The shock-value of the story is truly something to behold, as Brooks presents dozens of gruesome cases of the Plague; no two victims suffer the same. But also, desperate times call for desperate measures, and those at their emotional breaking point will do whatever it takes to survive the disease. It is here when Anna and the rector’s family contend with fears produced by the Plague, and not just the epidemic itself. With this, the book is never short of shocking moments which build to one of multiple unexpected climaxes in the final third, which places a near-overbearing emotional load on the reader.

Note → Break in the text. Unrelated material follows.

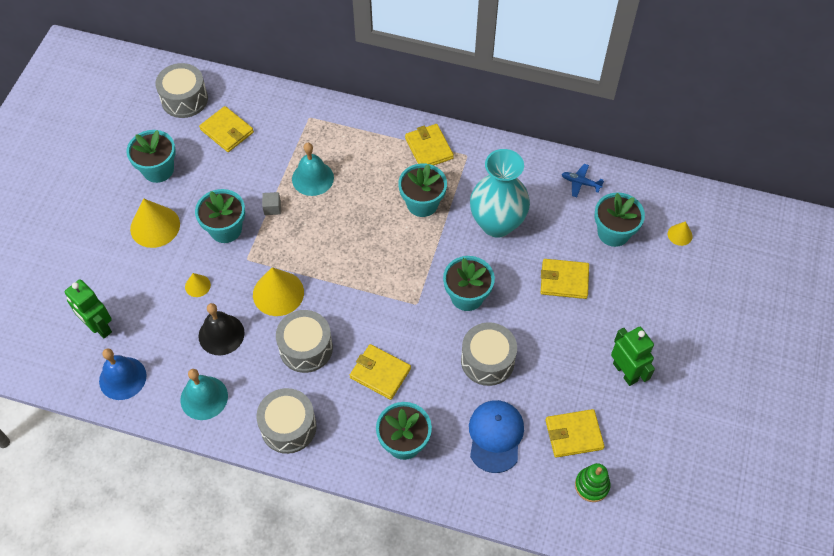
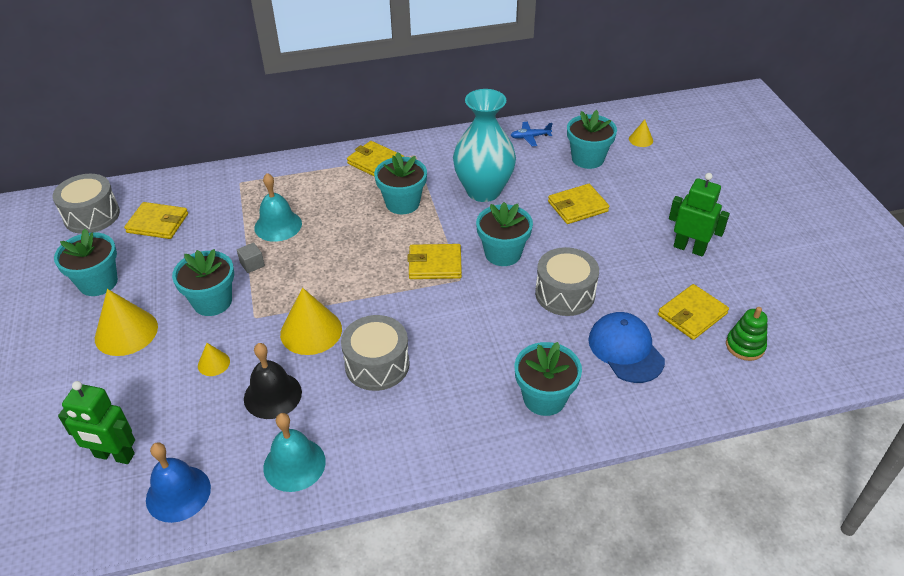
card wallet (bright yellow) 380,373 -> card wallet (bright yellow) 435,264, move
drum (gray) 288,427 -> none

The language of the book is also well presented. It’s not only readable and reads fast, but it contains various dialect, mannerisms, and idioms of the setting. It isn’t Old English, so it fits the pacing of the story well. The religious echoes of the language are just as prominent in the story, as characters try to hold on to faith amidst such terrible struggles. With that, given the setting, the theme of witches also comes into play. Like most witch hunts of the time, the accusations are futile, but the willingness of the characters to take advantage of people’s fear of the ideology is consistently abused. It is nonetheless a testament of desperate measures by individuals to cast blame for their hardships where it is never due.

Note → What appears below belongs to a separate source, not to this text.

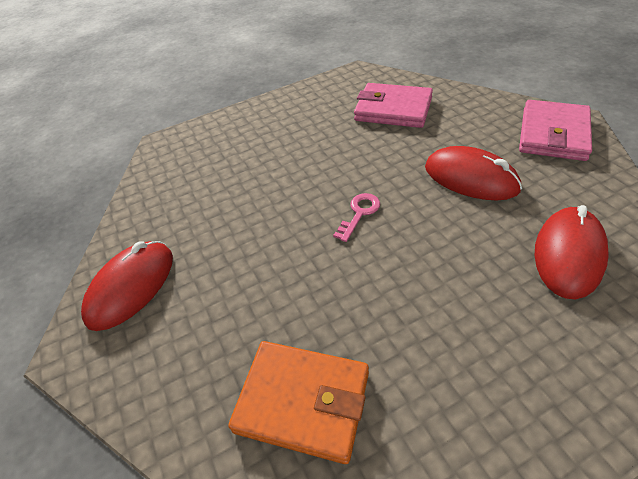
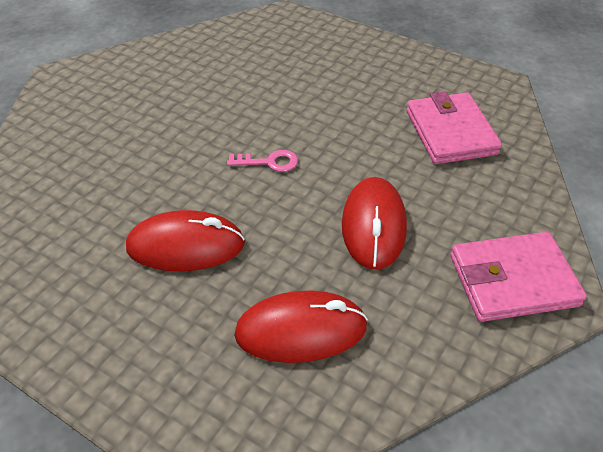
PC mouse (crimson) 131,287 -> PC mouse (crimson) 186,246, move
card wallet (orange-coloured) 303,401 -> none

Despite rather depressing themes and events littered throughout the novel, readers of this review would be surprised that Year of Wonders contains in it a message of hope. I never realized until writing this review the irony, yet delightful truth of the title. Over the course of the year in which the story takes place it still has its share of redemption, whether it be the willingness of a human to make sacrifices, the revival of a thought lost loved one, or a simply unexplainable miracle. The resolution ends in a most unexpected place, both in setting and story, but is nonetheless a testament to a steady soul being rewarded amidst times of hardship. Year of Wonders is an enjoyably exhaustive novel to read, and readers with interest should take caution, but it is nonetheless a captivating and moving story.